→ WHAT THE EXERCISE ASKS
Write out the data below again, switching every "common name" to "vernacular name" and leaving everything else the same.

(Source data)
>>>>
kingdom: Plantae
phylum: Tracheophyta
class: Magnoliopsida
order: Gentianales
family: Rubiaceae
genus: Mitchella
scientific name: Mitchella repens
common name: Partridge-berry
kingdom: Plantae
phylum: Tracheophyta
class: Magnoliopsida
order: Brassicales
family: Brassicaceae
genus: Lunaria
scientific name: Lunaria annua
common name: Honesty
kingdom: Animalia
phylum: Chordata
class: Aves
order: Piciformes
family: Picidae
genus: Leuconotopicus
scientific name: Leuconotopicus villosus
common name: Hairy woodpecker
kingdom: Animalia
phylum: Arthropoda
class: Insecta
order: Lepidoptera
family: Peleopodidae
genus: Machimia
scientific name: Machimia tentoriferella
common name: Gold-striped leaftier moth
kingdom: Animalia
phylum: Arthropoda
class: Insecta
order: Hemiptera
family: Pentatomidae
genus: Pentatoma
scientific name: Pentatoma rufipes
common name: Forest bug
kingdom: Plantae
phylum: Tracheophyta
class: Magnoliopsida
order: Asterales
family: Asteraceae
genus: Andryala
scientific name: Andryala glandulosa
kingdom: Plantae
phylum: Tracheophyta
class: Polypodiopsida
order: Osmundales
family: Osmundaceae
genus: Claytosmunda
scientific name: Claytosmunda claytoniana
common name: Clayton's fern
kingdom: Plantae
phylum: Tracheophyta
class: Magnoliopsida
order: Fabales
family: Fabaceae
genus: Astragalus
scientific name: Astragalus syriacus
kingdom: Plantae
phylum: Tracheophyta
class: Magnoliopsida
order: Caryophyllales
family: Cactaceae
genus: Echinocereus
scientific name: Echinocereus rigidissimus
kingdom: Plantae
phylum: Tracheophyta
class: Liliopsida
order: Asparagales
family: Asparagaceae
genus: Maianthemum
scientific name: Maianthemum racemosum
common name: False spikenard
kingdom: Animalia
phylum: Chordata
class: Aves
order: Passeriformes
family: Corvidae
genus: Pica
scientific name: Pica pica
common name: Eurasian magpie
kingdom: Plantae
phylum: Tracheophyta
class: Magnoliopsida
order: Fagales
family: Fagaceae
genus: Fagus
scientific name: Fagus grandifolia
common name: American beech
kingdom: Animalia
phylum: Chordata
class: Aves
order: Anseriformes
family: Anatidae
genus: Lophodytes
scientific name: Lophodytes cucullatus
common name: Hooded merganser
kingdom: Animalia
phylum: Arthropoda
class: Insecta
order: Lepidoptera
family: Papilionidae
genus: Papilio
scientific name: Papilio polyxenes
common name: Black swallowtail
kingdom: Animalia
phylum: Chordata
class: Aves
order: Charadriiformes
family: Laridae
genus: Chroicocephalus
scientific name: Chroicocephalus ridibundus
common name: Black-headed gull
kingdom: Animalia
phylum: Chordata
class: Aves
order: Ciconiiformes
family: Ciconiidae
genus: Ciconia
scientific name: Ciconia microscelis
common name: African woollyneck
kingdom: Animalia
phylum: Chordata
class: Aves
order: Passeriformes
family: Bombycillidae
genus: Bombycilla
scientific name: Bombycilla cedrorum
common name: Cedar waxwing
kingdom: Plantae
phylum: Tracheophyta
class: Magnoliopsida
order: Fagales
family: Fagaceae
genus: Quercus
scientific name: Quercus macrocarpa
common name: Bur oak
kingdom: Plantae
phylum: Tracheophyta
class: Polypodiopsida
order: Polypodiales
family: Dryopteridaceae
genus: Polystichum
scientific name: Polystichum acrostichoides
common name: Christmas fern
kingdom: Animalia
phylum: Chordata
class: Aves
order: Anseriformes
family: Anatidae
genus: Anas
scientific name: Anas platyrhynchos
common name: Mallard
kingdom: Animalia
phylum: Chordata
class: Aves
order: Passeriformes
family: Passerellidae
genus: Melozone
<<<<
→ RESPONSE FOR THIS EXERCISE
kingdom: Plantae
phylum: Tracheophyta
class: Magnoliopsida
order: Gentianales
family: Rubiaceae
genus: Mitchella
scientific name: Mitchella repens
vernacular name: Partridge-berry
kingdom: Plantae
phylum: Tracheophyta
class: Magnoliopsida
order: Brassicales
family: Brassicaceae
genus: Lunaria
scientific name: Lunaria annua
vernacular name: Honesty
kingdom: Animalia
phylum: Chordata
class: Aves
order: Piciformes
family: Picidae
genus: Leuconotopicus
scientific name: Leuconotopicus villosus
vernacular name: Hairy woodpecker
kingdom: Animalia
phylum: Arthropoda
class: Insecta
order: Lepidoptera
family: Peleopodidae
genus: Machimia
scientific name: Machimia tentoriferella
vernacular name: Gold-striped leaftier moth
kingdom: Animalia
phylum: Arthropoda
class: Insecta
order: Hemiptera
family: Pentatomidae
genus: Pentatoma
scientific name: Pentatoma rufipes
vernacular name: Forest bug
kingdom: Plantae
phylum: Tracheophyta
class: Magnoliopsida
order: Asterales
family: Asteraceae
genus: Andryala
scientific name: Andryala glandulosa
kingdom: Plantae
phylum: Tracheophyta
class: Polypodiopsida
order: Osmundales
family: Osmundaceae
genus: Claytosmunda
scientific name: Claytosmunda claytoniana
vernacular name: Clayton's fern
kingdom: Plantae
phylum: Tracheophyta
class: Magnoliopsida
order: Fabales
family: Fabaceae
genus: Astragalus
scientific name: Astragalus syriacus
kingdom: Plantae
phylum: Tracheophyta
class: Magnoliopsida
order: Caryophyllales
family: Cactaceae
genus: Echinocereus
scientific name: Echinocereus rigidissimus
kingdom: Plantae
phylum: Tracheophyta
class: Liliopsida
order: Asparagales
family: Asparagaceae
genus: Maianthemum
scientific name: Maianthemum racemosum
vernacular name: False spikenard
kingdom: Animalia
phylum: Chordata
class: Aves
order: Passeriformes
family: Corvidae
genus: Pica
scientific name: Pica pica
vernacular name: Eurasian magpie
kingdom: Plantae
phylum: Tracheophyta
class: Magnoliopsida
order: Fagales
family: Fagaceae
genus: Fagus
scientific name: Fagus grandifolia
vernacular name: American beech
kingdom: Animalia
phylum: Chordata
class: Aves
order: Anseriformes
family: Anatidae
genus: Lophodytes
scientific name: Lophodytes cucullatus
vernacular name: Hooded merganser
kingdom: Animalia
phylum: Arthropoda
class: Insecta
order: Lepidoptera
family: Papilionidae
genus: Papilio
scientific name: Papilio polyxenes
vernacular name: Black swallowtail
kingdom: Animalia
phylum: Chordata
class: Aves
order: Charadriiformes
family: Laridae
genus: Chroicocephalus
scientific name: Chroicocephalus ridibundus
vernacular name: Black-headed gull
kingdom: Animalia
phylum: Chordata
class: Aves
order: Ciconiiformes
family: Ciconiidae
genus: Ciconia
scientific name: Ciconia microscelis
vernacular name: African woollyneck
kingdom: Animalia
phylum: Chordata
class: Aves
order: Passeriformes
family: Bombycillidae
genus: Bombycilla
scientific name: Bombycilla cedrorum
vernacular name: Cedar waxwing
kingdom: Plantae
phylum: Tracheophyta
class: Magnoliopsida
order: Fagales
family: Fagaceae
genus: Quercus
scientific name: Quercus macrocarpa
vernacular name: Bur oak
kingdom: Plantae
phylum: Tracheophyta
class: Polypodiopsida
order: Polypodiales
family: Dryopteridaceae
genus: Polystichum
scientific name: Polystichum acrostichoides
vernacular name: Christmas fern
kingdom: Animalia
phylum: Chordata
class: Aves
order: Anseriformes
family: Anatidae
genus: Anas
scientific name: Anas platyrhynchos
vernacular name: Mallard
kingdom: Animalia
phylum: Chordata
class: Aves
order: Passeriformes
family: Passerellidae
genus: Melozone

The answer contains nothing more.